Runhent is a subset of skaldic metres employing end rhyme rather than internal rhyme. Most commonly the rhymes are attached to the ends of alliterative fornyrðislag lines, as is shown by st. 4 of Einarr Skúlason’s Runhenda (ESk Run, c. 1155):
Funi kyndisk ﬂjótt,
Funi kyndisk ﬂjótt, en herr Hísingar, sás hafði verr, ﬂýði skjótt. ‘Fire was kindled quickly, and the people of Hisingen, who had the worst of it, ﬂed fast.’
Other poems and lausavísur in SkP II composed in runhent with four metrical positions are Þjóðólfr Arnórsson’s praise poem to King Haraldr harðráði Sigurðarson (ÞjóðA Run) and Sneglu-Halli’s (SnH) Lv 11 (both from the eleventh century). End rhyme could also be added to alliterative hexasyllabic metres (i.e. replacing the internal rhymes in dróttkvætt), and that is the case in ﬁve lausavísur from the twelfth century, namely, Anon (Hsona) 1, Rv Lv 31, Hbreiðm Lv, Árm Lv 3 and BjKálfs Lv. Consider lines 1-4 of BjKálfs Lv:
Fant sék hvern á hesti,
Sék hvern fant á hesti, en lendir menn ganga; hérs nú inn vesti siðr; vér eigum langa leið. ‘I see every servant on a horse and the district chieftains are walking; now here’s the worst habit; we have a long way [to go].’

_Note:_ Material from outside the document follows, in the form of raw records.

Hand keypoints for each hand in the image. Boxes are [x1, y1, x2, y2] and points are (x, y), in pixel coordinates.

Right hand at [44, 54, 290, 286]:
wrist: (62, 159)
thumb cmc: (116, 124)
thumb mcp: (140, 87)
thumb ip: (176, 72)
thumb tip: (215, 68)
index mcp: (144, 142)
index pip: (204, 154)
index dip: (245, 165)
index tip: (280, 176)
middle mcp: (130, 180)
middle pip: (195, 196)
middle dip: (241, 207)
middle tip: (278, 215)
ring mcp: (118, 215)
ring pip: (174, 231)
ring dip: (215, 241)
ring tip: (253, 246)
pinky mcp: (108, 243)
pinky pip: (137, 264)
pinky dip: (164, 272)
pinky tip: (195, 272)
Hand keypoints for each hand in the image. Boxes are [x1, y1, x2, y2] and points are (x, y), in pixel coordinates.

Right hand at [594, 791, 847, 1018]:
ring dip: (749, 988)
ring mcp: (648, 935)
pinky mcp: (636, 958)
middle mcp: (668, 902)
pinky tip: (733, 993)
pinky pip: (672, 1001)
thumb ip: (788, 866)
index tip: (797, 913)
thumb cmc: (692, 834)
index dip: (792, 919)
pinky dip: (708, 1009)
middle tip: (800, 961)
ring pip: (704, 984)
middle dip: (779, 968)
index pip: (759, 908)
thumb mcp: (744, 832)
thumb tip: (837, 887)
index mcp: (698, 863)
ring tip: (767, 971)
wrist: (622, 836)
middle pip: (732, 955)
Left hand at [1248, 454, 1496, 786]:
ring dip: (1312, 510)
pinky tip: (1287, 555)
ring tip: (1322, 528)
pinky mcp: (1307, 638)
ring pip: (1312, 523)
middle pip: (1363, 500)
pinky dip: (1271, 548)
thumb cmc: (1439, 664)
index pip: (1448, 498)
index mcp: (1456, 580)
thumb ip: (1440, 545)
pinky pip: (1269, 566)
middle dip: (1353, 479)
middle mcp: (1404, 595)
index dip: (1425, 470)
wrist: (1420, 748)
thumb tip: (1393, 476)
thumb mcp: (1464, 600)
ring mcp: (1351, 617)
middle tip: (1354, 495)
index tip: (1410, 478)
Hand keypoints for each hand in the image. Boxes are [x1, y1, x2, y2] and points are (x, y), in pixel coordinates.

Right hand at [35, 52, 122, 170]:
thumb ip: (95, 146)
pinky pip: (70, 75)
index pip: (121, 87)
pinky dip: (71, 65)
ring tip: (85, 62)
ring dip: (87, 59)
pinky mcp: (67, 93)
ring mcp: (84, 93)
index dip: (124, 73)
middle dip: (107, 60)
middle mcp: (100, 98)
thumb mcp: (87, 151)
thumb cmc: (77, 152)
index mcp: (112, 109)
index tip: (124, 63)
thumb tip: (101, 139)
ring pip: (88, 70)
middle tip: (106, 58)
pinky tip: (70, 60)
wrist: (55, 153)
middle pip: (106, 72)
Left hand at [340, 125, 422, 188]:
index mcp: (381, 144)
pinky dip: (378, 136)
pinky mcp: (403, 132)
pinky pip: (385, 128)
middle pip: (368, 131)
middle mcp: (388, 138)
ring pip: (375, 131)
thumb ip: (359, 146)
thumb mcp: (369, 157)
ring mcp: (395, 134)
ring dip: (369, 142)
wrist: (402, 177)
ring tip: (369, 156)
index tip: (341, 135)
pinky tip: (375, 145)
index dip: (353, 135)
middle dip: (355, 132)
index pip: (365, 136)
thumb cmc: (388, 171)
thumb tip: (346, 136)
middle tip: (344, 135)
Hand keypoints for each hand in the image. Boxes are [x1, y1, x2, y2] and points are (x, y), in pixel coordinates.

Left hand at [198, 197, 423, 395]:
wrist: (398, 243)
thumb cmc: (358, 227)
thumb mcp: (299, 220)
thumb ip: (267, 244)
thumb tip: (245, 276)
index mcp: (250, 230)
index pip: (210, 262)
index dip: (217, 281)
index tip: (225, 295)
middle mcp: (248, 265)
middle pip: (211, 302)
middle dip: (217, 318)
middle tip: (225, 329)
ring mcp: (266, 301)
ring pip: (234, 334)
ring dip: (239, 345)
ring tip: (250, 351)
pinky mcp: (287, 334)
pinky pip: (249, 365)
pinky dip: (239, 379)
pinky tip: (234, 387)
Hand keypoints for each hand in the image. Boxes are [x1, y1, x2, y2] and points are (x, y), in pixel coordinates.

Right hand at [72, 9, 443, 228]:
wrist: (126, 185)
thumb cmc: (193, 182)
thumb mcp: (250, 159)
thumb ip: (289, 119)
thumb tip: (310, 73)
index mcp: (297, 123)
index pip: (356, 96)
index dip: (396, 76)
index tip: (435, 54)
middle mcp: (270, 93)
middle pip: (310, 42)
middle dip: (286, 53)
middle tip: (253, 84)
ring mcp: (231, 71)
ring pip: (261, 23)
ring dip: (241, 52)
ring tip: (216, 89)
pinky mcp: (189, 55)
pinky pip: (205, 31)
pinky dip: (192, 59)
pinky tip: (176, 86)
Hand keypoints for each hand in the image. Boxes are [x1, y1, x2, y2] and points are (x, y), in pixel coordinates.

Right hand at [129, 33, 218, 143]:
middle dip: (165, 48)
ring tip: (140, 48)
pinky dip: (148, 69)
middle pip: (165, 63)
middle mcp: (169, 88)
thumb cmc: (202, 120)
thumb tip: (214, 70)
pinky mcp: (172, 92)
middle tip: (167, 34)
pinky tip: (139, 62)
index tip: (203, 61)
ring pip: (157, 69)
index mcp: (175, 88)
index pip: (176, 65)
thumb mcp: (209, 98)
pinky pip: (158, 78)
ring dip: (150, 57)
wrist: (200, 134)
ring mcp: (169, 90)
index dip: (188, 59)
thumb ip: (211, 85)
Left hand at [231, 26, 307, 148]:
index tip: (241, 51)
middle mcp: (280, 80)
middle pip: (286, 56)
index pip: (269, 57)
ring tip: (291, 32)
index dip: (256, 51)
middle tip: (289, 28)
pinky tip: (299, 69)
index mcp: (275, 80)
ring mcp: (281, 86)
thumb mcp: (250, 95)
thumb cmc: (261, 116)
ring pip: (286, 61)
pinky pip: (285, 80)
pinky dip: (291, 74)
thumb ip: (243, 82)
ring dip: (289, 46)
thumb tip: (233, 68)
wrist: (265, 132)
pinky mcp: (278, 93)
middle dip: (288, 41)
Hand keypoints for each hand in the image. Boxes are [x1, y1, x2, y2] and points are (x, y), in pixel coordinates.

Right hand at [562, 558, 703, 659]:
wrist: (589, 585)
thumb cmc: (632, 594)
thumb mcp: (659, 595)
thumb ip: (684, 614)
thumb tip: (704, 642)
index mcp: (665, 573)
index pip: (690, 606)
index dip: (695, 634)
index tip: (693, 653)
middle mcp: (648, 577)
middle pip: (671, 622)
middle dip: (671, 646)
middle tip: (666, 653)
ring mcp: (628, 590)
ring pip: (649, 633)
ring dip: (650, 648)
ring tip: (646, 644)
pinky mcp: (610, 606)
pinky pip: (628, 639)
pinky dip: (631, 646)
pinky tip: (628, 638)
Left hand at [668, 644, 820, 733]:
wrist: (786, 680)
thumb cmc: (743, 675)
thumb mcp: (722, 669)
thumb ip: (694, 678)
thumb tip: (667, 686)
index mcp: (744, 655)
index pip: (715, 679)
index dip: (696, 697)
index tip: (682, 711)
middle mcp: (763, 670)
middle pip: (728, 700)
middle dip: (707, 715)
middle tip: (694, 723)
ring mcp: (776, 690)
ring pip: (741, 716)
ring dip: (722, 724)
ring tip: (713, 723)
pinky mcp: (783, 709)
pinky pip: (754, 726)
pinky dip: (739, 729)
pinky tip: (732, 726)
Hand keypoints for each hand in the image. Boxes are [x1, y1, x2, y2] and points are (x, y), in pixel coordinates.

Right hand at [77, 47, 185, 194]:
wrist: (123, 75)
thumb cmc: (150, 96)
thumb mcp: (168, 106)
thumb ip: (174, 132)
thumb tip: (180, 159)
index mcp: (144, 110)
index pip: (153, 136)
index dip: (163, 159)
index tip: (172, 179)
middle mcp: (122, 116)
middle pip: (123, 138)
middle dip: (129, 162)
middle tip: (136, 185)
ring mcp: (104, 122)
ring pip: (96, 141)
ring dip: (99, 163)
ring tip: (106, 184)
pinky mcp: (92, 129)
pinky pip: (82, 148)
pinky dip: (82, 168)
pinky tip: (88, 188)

Other metres that are attested sporadically in the corpus of poetry edited in SkP II are hálfhneppt ‘half-curtailed’ (see Technical Terms at the front of this volume) and a variant of inn skammi háttr ‘the short verse form’, a metre in which the odd lines are in fornyrðislag, and the even lines consist of two short-stemmed disyllabic words bearing internal rhyme (see Anon (HSig) 5, which does not have internal rhyme, however). In some informal poetry the lines display features of more than one metre, such as the lausavísur of Magnús inn góði Óláfsson (Mgóð Lv 1, c. 1046; fornyrðislag, málaháttr and hálfhnept), Haraldr harðráði Sigurðarson (Hharð Lv 2, c. 1046; hálfhnept and fornyrðislag) and Sigurðr slembidjákn Magnússon (Slembir Lv, c. 1038-9; fornyrðislag and tøglag).